The most reputable report on the subject, the “2020 Cloud Report” from Cockroach Labs, ran standard TCP-C performance tests and network performance tests as well as an analysis of performance per dollar. It concluded that:

  • AWS and GCP are roughly tied for CPU performance
  • GCP beat out AWS for network performance, while Azure came in third with significantly worse network latency
  • AWS did best on storage I/O write throughput, followed by Azure and then GCP
  • AWS also came in first for storage I/O read throughput, with Azure and GCP tying for second
  • GCP edged out Azure and AWS slightly for TPC-C performance per dollar

Finally, the report noted that GCP significantly improved its overall score in 2020 and that cloud providers are constantly upgrading their infrastructure. For this reason, it’s quite hard to make definitive recommendations when it comes to container performance.

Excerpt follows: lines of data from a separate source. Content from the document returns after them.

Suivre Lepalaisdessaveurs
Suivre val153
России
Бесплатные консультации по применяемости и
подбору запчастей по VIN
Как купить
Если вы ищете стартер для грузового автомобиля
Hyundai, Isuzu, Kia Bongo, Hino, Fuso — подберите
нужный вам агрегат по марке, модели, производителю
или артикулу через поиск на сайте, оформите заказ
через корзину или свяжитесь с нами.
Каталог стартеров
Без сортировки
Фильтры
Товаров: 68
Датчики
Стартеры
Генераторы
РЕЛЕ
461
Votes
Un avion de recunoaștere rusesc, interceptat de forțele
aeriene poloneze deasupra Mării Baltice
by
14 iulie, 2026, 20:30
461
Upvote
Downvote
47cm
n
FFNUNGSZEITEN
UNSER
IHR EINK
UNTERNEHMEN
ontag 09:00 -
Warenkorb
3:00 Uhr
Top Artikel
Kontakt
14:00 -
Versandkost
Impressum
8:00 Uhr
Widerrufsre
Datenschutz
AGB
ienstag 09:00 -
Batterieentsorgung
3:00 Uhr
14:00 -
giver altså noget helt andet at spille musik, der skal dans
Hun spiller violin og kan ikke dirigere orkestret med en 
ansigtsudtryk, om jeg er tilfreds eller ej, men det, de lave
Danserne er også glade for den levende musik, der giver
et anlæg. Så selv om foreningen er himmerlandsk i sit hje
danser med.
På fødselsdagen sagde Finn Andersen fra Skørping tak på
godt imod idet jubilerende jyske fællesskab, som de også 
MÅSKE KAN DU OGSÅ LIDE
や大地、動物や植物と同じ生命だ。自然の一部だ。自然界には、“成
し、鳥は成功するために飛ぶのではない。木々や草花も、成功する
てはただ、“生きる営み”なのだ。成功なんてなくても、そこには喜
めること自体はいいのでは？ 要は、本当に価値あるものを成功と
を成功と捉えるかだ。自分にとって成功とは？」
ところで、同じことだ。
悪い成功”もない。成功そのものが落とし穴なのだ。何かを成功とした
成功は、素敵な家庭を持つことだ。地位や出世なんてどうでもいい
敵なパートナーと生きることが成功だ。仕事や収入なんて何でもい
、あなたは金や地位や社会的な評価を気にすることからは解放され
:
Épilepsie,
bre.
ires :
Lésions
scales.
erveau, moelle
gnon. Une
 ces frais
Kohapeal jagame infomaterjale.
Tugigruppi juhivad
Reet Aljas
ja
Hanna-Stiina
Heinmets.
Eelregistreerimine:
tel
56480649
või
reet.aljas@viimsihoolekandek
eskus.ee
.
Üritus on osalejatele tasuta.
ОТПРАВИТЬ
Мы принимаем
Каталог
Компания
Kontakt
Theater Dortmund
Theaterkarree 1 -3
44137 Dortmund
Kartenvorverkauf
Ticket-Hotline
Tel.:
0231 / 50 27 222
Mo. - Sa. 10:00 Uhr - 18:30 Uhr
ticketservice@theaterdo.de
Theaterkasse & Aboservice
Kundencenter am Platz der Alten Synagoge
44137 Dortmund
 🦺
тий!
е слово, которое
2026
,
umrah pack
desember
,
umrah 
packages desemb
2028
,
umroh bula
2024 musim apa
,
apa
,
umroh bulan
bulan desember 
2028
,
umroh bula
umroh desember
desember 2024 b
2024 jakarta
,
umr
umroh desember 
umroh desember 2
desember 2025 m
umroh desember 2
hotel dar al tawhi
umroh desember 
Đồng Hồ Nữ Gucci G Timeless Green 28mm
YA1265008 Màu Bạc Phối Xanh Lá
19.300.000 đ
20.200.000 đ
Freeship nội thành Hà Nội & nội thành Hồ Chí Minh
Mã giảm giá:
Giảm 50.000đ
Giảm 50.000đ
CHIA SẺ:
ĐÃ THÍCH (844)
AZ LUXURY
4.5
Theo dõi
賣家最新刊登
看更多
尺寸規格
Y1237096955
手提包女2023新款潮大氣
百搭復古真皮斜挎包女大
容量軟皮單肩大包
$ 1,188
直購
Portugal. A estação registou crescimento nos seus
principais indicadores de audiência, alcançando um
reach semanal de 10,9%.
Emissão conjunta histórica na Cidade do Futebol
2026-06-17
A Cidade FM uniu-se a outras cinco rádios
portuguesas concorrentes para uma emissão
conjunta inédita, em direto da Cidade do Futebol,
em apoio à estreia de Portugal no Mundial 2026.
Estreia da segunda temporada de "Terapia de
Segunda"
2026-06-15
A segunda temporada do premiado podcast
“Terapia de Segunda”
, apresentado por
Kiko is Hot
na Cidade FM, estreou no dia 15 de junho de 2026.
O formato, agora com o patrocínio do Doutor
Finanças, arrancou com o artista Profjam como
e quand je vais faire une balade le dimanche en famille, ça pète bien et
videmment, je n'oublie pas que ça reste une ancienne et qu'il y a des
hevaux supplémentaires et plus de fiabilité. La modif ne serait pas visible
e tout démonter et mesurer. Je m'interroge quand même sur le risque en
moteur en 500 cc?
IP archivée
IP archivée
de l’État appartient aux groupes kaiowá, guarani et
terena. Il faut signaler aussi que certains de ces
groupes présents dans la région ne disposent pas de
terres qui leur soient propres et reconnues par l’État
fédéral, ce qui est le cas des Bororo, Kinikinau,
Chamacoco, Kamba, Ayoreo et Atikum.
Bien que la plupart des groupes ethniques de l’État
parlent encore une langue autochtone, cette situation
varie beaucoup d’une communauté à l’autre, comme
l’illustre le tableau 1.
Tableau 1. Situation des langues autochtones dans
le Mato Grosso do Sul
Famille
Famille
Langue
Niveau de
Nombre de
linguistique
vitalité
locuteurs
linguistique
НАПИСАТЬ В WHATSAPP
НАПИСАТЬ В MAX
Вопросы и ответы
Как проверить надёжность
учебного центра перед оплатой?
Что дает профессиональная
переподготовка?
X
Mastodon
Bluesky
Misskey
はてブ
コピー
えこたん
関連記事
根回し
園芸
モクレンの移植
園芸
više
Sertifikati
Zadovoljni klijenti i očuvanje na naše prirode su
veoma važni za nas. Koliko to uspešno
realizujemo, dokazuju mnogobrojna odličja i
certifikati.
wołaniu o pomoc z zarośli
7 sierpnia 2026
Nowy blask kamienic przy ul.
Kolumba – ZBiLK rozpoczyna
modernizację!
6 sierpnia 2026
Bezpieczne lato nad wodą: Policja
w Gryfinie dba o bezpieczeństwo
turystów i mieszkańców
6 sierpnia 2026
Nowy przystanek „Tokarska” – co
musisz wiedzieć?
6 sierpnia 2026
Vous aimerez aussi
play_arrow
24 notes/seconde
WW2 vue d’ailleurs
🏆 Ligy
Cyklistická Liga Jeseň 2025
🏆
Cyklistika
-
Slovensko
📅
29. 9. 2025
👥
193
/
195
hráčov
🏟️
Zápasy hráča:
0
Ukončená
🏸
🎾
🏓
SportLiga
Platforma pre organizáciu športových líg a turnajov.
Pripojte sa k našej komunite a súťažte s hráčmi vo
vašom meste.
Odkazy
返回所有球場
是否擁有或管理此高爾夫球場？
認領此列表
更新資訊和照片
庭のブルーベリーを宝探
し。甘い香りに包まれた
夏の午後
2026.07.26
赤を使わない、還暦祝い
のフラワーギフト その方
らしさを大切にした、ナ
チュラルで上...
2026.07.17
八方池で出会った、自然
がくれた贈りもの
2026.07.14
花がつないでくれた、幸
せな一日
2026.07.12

Conclusion and Recommendations

When comparing cloud providers’ container services, there are a bewildering number of factors you need to consider. As has been shown in the discussion above, it’s difficult to be definitive about any cloud provider’s objective merits, but some patterns do emerge.

While AWS and Azure container services offer a great deal of power when combined with their other services, this advantage can also make them more difficult to set up, configure, and maintain. On the other hand, if you’re after relative simplicity, Google may be your best bet. In the end, unless you have a very specific reason to prefer one vendor over another, your decision will likely depend on which cloud provider you’re already using.